--- What is needed ---
Transcribe every record that appears below, exactly and in full.

Stored data entries
>>>>
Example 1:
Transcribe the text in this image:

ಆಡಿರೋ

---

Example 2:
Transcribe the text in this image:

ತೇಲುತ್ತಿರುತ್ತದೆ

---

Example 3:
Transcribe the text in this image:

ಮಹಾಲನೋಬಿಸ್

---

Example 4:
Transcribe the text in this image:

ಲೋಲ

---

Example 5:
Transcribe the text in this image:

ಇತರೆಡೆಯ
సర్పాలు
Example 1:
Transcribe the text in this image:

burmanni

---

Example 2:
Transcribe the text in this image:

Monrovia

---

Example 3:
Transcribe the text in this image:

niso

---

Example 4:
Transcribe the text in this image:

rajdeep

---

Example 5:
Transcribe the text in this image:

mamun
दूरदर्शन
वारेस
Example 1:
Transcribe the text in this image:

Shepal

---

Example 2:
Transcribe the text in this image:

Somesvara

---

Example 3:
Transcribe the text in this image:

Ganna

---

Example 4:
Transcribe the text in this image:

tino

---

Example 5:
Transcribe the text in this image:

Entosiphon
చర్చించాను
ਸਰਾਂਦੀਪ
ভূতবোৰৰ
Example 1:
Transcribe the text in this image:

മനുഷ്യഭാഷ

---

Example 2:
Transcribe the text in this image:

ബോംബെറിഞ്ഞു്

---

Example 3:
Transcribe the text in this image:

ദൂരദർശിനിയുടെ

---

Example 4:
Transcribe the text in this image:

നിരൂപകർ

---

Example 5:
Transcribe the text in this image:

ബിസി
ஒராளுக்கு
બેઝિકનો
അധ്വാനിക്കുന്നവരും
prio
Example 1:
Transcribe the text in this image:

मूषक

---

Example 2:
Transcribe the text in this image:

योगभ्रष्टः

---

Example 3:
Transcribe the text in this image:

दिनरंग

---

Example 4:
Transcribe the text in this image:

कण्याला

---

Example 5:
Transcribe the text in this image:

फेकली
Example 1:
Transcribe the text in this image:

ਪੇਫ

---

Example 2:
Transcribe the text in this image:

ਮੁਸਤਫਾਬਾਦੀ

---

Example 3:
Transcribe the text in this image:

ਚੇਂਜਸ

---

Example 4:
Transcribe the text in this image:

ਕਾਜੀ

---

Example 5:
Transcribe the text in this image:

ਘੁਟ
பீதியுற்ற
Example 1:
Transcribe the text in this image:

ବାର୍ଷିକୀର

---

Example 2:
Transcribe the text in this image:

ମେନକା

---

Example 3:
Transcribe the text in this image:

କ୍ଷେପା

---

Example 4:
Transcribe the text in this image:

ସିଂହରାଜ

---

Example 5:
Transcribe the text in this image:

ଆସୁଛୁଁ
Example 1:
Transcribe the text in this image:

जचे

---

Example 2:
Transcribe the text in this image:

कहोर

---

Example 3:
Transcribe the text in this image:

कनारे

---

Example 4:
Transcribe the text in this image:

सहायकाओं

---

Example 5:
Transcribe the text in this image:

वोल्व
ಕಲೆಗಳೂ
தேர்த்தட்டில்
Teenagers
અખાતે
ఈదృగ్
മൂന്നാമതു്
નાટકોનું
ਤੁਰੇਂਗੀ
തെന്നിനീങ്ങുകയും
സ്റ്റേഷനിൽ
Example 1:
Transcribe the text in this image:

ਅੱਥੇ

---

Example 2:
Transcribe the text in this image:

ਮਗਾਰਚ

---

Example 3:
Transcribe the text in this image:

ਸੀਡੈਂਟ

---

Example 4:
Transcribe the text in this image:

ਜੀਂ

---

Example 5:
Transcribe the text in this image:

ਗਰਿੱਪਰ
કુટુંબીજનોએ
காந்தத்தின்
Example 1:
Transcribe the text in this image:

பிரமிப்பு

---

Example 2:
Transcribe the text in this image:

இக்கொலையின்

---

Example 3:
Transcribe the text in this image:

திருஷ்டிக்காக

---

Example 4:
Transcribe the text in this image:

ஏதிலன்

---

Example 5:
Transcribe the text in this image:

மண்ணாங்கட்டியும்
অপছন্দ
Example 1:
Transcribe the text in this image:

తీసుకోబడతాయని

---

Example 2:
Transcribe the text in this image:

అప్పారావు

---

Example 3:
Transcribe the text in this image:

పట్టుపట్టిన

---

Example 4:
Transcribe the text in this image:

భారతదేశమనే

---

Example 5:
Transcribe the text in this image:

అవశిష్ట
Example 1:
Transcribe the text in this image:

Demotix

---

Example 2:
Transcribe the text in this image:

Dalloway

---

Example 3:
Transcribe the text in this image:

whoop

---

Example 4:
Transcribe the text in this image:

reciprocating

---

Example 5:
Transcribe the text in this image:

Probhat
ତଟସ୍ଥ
<<<<
--- Task output ---
Example 1:
Transcribe the text in this image:

ಆಡಿರೋ

---

Example 2:
Transcribe the text in this image:

ತೇಲುತ್ತಿರುತ್ತದೆ

---

Example 3:
Transcribe the text in this image:

ಮಹಾಲನೋಬಿಸ್

---

Example 4:
Transcribe the text in this image:

ಲೋಲ

---

Example 5:
Transcribe the text in this image:

ಇತರೆಡೆಯ
సర్పాలు
Example 1:
Transcribe the text in this image:

burmanni

---

Example 2:
Transcribe the text in this image:

Monrovia

---

Example 3:
Transcribe the text in this image:

niso

---

Example 4:
Transcribe the text in this image:

rajdeep

---

Example 5:
Transcribe the text in this image:

mamun
दूरदर्शन
वारेस
Example 1:
Transcribe the text in this image:

Shepal

---

Example 2:
Transcribe the text in this image:

Somesvara

---

Example 3:
Transcribe the text in this image:

Ganna

---

Example 4:
Transcribe the text in this image:

tino

---

Example 5:
Transcribe the text in this image:

Entosiphon
చర్చించాను
ਸਰਾਂਦੀਪ
ভূতবোৰৰ
Example 1:
Transcribe the text in this image:

മനുഷ്യഭാഷ

---

Example 2:
Transcribe the text in this image:

ബോംബെറിഞ്ഞു്

---

Example 3:
Transcribe the text in this image:

ദൂരദർശിനിയുടെ

---

Example 4:
Transcribe the text in this image:

നിരൂപകർ

---

Example 5:
Transcribe the text in this image:

ബിസി
ஒராளுக்கு
બેઝિકનો
അധ്വാനിക്കുന്നവരും
prio
Example 1:
Transcribe the text in this image:

मूषक

---

Example 2:
Transcribe the text in this image:

योगभ्रष्टः

---

Example 3:
Transcribe the text in this image:

दिनरंग

---

Example 4:
Transcribe the text in this image:

कण्याला

---

Example 5:
Transcribe the text in this image:

फेकली
Example 1:
Transcribe the text in this image:

ਪੇਫ

---

Example 2:
Transcribe the text in this image:

ਮੁਸਤਫਾਬਾਦੀ

---

Example 3:
Transcribe the text in this image:

ਚੇਂਜਸ

---

Example 4:
Transcribe the text in this image:

ਕਾਜੀ

---

Example 5:
Transcribe the text in this image:

ਘੁਟ
பீதியுற்ற
Example 1:
Transcribe the text in this image:

ବାର୍ଷିକୀର

---

Example 2:
Transcribe the text in this image:

ମେନକା

---

Example 3:
Transcribe the text in this image:

କ୍ଷେପା

---

Example 4:
Transcribe the text in this image:

ସିଂହରାଜ

---

Example 5:
Transcribe the text in this image:

ଆସୁଛୁଁ
Example 1:
Transcribe the text in this image:

जचे

---

Example 2:
Transcribe the text in this image:

कहोर

---

Example 3:
Transcribe the text in this image:

कनारे

---

Example 4:
Transcribe the text in this image:

सहायकाओं

---

Example 5:
Transcribe the text in this image:

वोल्व
ಕಲೆಗಳೂ
தேர்த்தட்டில்
Teenagers
અખાતે
ఈదృగ్
മൂന്നാമതു്
નાટકોનું
ਤੁਰੇਂਗੀ
തെന്നിനീങ്ങുകയും
സ്റ്റേഷനിൽ
Example 1:
Transcribe the text in this image:

ਅੱਥੇ

---

Example 2:
Transcribe the text in this image:

ਮਗਾਰਚ

---

Example 3:
Transcribe the text in this image:

ਸੀਡੈਂਟ

---

Example 4:
Transcribe the text in this image:

ਜੀਂ

---

Example 5:
Transcribe the text in this image:

ਗਰਿੱਪਰ
કુટુંબીજનોએ
காந்தத்தின்
Example 1:
Transcribe the text in this image:

பிரமிப்பு

---

Example 2:
Transcribe the text in this image:

இக்கொலையின்

---

Example 3:
Transcribe the text in this image:

திருஷ்டிக்காக

---

Example 4:
Transcribe the text in this image:

ஏதிலன்

---

Example 5:
Transcribe the text in this image:

மண்ணாங்கட்டியும்
অপছন্দ
Example 1:
Transcribe the text in this image:

తీసుకోబడతాయని

---

Example 2:
Transcribe the text in this image:

అప్పారావు

---

Example 3:
Transcribe the text in this image:

పట్టుపట్టిన

---

Example 4:
Transcribe the text in this image:

భారతదేశమనే

---

Example 5:
Transcribe the text in this image:

అవశిష్ట
Example 1:
Transcribe the text in this image:

Demotix

---

Example 2:
Transcribe the text in this image:

Dalloway

---

Example 3:
Transcribe the text in this image:

whoop

---

Example 4:
Transcribe the text in this image:

reciprocating

---

Example 5:
Transcribe the text in this image:

Probhat
ତଟସ୍ଥ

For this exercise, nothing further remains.